The divergent selection conducted on PM-pHu allowed the creation of a unique resource population. This population, as shown in the present study, is highly useful to understand the genetic control of not only the selection criterion but more generally that of muscle glycogen storage and metabolism in chicken. Sixty-three genomic regions showed significant signatures of positive selection and were enriched in QTL for PM-pHu. Still, several QTL with strong effect have not yet responded to selection, suggesting that the divergence between lines might be further increased. A few regions of major interest, with significant selection signatures all along the selection process and/or highly associated with PM-pHu or SART-pHu phenotypes, were evidenced for the first time in chicken. They suggested several candidate genes, directly involved in glycogen synthesis and degradation or in the balance between these two systems, which necessitate further investigation in chicken.
□ □ □
--- TASKS ---
1/ In the passage on divergent selection in chicken, how many genomic regions showed significant signatures of positive selection?
2/ According to the passage on divergent selection in chicken, why might the divergence between the lines be increased further? Answer in one to three sentences.
3/ Extend the passage on divergent selection in chicken by writing what comes next after its final sentence.
□ □ □
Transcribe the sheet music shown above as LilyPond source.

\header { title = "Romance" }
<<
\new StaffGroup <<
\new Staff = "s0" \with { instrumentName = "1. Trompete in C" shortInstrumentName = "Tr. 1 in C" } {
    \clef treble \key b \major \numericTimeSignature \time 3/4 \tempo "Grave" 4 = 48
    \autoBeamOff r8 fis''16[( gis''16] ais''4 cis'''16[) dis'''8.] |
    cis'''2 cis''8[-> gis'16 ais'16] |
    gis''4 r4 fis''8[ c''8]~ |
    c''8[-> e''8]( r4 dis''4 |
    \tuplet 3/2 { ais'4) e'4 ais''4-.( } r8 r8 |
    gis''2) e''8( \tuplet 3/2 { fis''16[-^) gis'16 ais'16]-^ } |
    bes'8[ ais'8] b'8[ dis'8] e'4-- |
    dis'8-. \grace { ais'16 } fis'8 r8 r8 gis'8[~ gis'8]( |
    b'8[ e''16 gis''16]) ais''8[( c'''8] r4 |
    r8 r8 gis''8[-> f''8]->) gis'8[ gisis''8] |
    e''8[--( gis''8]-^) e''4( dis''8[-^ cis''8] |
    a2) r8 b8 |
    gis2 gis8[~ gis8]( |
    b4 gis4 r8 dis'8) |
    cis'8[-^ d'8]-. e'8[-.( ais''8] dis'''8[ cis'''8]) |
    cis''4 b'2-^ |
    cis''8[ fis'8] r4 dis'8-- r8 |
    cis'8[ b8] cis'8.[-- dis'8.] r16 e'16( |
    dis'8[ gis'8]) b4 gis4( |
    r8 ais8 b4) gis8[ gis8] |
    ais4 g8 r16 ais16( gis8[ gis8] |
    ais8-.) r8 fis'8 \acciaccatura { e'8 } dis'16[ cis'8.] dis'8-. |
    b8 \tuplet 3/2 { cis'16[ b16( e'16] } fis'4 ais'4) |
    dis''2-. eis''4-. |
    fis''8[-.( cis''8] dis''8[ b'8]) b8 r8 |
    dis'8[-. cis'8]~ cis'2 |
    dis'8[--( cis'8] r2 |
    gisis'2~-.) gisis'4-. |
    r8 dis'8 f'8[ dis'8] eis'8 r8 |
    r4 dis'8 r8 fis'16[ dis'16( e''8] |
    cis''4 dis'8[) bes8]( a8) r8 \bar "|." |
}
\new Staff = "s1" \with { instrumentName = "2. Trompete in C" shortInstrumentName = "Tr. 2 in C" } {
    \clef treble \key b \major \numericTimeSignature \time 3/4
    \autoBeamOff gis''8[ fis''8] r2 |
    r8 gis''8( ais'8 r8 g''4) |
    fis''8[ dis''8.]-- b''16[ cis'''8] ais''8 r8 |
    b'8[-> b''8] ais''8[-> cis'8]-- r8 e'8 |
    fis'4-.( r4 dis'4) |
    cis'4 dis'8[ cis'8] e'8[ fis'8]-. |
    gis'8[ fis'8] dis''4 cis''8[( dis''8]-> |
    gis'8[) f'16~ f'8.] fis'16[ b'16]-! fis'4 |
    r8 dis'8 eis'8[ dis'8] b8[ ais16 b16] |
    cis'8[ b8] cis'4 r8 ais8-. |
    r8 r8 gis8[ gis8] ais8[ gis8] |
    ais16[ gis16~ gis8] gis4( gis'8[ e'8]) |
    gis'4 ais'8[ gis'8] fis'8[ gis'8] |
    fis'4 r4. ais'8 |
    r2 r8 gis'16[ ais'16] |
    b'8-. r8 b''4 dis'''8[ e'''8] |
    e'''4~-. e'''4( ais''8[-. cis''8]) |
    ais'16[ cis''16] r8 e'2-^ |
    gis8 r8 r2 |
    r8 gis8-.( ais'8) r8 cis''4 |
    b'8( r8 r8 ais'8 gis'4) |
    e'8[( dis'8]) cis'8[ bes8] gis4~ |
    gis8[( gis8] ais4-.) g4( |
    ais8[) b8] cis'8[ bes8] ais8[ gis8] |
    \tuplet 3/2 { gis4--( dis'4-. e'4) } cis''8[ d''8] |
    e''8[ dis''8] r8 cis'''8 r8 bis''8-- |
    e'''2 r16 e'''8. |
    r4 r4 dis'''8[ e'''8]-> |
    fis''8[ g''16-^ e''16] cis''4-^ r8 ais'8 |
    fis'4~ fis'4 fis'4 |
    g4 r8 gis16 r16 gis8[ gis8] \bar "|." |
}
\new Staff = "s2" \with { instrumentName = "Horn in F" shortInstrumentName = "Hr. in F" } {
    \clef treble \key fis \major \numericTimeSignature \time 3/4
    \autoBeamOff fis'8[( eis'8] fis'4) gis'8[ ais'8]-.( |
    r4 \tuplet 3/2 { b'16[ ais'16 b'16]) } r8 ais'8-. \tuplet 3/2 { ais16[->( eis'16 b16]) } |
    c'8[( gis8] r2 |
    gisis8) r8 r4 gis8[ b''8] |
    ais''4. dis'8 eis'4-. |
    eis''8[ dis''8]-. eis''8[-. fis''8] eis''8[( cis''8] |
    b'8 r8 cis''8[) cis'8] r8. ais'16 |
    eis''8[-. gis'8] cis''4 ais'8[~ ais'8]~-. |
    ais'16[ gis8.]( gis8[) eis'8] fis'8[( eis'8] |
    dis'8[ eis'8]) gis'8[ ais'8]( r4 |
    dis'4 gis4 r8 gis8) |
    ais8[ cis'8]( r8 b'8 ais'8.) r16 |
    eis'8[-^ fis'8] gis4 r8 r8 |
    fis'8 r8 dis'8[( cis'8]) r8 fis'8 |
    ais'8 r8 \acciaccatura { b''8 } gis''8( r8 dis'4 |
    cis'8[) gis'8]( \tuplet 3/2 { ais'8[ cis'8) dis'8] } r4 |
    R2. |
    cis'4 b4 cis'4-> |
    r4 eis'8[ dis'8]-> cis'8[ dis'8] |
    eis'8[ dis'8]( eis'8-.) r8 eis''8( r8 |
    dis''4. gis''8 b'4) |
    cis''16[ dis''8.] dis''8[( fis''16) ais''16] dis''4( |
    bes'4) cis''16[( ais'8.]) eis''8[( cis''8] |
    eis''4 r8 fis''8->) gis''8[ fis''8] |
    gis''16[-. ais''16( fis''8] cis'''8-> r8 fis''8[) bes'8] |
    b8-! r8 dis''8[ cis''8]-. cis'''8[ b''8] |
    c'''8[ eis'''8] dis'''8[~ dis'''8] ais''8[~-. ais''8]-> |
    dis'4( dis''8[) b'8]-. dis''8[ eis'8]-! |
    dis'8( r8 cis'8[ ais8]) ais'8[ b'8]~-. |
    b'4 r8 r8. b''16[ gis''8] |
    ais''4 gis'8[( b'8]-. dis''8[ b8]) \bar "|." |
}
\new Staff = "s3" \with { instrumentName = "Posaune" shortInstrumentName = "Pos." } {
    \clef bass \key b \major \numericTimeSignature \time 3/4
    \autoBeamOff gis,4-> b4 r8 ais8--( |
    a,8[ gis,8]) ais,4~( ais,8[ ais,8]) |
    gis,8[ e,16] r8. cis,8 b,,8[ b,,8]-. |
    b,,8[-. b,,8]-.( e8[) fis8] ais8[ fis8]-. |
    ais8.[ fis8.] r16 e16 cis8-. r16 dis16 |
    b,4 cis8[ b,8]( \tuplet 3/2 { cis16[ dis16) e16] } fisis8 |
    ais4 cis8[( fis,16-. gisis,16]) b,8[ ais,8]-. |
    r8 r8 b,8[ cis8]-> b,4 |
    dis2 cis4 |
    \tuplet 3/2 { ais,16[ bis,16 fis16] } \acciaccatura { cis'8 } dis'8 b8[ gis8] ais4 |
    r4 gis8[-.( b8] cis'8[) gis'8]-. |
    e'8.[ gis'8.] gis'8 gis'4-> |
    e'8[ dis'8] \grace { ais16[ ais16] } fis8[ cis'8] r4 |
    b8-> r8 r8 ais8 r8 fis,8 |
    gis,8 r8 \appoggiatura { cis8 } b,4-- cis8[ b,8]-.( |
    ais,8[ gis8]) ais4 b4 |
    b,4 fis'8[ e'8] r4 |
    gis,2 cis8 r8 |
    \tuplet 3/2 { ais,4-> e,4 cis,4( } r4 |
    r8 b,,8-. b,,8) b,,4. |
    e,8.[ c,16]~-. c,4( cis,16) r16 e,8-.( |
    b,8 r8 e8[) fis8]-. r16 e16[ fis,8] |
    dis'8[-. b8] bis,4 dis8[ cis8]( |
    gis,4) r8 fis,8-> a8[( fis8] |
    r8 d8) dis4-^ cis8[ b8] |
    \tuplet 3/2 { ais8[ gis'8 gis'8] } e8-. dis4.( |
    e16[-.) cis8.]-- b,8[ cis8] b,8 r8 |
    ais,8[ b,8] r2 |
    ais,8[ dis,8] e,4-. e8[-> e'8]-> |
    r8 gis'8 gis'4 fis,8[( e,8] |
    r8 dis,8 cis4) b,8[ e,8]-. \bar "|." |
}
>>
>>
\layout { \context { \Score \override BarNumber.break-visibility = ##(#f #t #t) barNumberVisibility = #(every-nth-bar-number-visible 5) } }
□ □ □
--- SET OF ANSWERS ---
1/ Sixty-three genomic regions.

2/ Several QTL with strong effect have not yet responded to selection. This suggests that the divergence between lines might be further increased.

3/
Methods

Birds and housing

This study was conducted on birds originating from two lines divergently selected for PM-pHu according to a breeding scheme described in Alnahhas et al. [14]. In this experiment, sires were selected with higher intensity: at each generation, the best 19% sires (i.e. with the highest genetic value for the selected trait) and 50% dams were chosen to produce the next generation. Consistent with this higher selection intensity, genotyping in the first 5 generations was focused on sires, as described below. At generation 0 (G0), where the divergence process was not yet started and all birds were reared as a single population, 51 sires were genotyped. At generations 1 to 5 (G1-G5), the number of sires with descendants varied between 26 and 29 in the pHu- line and between 23 and 31 in the pHu + line, and the number of these sires that were genotyped varied between 17 and 28 in the pHu- line and between 14 and 30 in the pHu + line. QTL detection by association study was performed on a total of 558 offsprings (253 males and 305 females) of the 6th generation of selection (G6). Birds were reared in two successive batches and phenotyped for PM-pHu and SART-pHu as described in Alnahhas et al. [29].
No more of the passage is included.